FC STAAD. Staad liegt zur Halbzeit mit acht Punkten Rückstand auf dem sechsten Platz.

Remo Zollinger
Drucken
Teilen

Betrachtet man die Fakten, ist die Hinrunde als enttäuschend zu bezeichnen. Das Team von Adrian Rüst liegt deutlich hinter der Tabellenspitze und verlor einen Drittel seiner Spiele. Nur einmal gelang es, zwei Siege aneinanderzureihen.

«Wir sind eigentlich gar nicht so unkonstant», wehrt sich Trainer Adrian Rüst gegen die Feststellung, dass die Konstanz eine Schwäche seines Teams sei. Den Grund dafür sieht Rüst mitunter stark im Fehlen von Leistungsträger Boris Zivaljevic. «Er konnte nur drei Spiele bestreiten. Wir haben dabei sieben Punkte geholt und zehn Tore erzielt. Anschliessend war er verletzt und musste operiert werden. Ohne ihn haben wir nicht ganz das Niveau eines Spitzenteams», analysiert Rüst, der dann anfügt: «Aufgrund der Umstände bin ich einigermassen zufrieden.» Mit den Umständen meint er das Verletzungspech, von dem Staad verfolgt war. Drei Spieler mussten operiert werden.

«Refs müssten zu dritt sein»

Ein weiterer Faktor für den sprunghaften Saisonverlauf Staads sieht Rüst in den Unparteiischen. «Meine Ansicht ist, dass die Spielleiter in der 3. Liga allein überfordert sind», geht er mit ihnen hart ins Gericht, um kurz darauf zu relativieren: «Die Schiedsrichter selbst können vermutlich am wenigsten etwas dafür. Sie müssten auch bei uns im Dreierteam antreten.» Fehler von den Unparteiischen gab es einige, wobei es sich in diesem Herbst nicht wie üblich ausgeglichen habe. So spricht Rüst von zwei Penalties, die Staad nicht bekam und drei Gegentoren, die klar abseits gewesen seien: «Selbst die Gegner sind jeweils zuerst staunend stehen geblieben!»

Offensive Philosophie

Analysiert man die Staader Partien, so fällt auf, dass stets zahlreiche Tore fallen. Staad ist ein Spektakel-Garant: «Wir spielen nie nur mit einem Stürmer – oft sogar mit dreien. Das geht halt manchmal auf Kosten der Defensive. Wichtig ist ja eigentlich nur, dass man mehr Tore als der Gegner schiesst», erklärt Rüst sein Spielsystem.

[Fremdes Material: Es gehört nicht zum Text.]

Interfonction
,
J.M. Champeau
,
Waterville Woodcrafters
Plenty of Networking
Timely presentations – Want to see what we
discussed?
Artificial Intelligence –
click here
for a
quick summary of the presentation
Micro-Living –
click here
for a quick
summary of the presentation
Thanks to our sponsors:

Dieses führt dazu, dass mit Skenderovic, Haxhijaj, Zivaljevic, Ruzic, Jotovic, Hodzic und Bucheli sieben Akteure drei oder mehr Tore erzielt haben. Letzterem windet Rüst ein zusätzliches Kränzchen: «Die 17-jährigen Bucheli und Krämer haben auf dem Flügel jedes Spiel von Beginn an weg gespielt und immer gute Leistungen gezeigt.»

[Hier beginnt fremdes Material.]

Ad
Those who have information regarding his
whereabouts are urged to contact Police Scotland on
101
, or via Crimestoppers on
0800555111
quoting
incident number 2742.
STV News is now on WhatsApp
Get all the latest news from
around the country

Das Einbauen von jungen Spielern gehört seit Jahren zu den Eigenschaften des Staader Fanionteams. So will Rüst auch in der Rückrunde Junioren in die Mannschaft einbauen.

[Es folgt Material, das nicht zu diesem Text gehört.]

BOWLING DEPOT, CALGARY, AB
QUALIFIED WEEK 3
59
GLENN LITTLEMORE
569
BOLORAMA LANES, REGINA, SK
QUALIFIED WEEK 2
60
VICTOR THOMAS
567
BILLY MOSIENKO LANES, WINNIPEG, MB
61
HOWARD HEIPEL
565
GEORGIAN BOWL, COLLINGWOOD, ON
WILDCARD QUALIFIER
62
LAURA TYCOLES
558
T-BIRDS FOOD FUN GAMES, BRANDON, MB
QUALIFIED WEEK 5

Daneben betont er, an der Zielsetzung nichts zu verändern: «Wir möchten – wie zu Beginn der Saison – nach wie vor unter die ersten drei kommen. Das ist sicher möglich», sagt der Trainer. Dann fügt er noch ein Detail an: «Zudem wäre es natürlich schön, das beste Rheintaler Team in der Gruppe zu stellen.»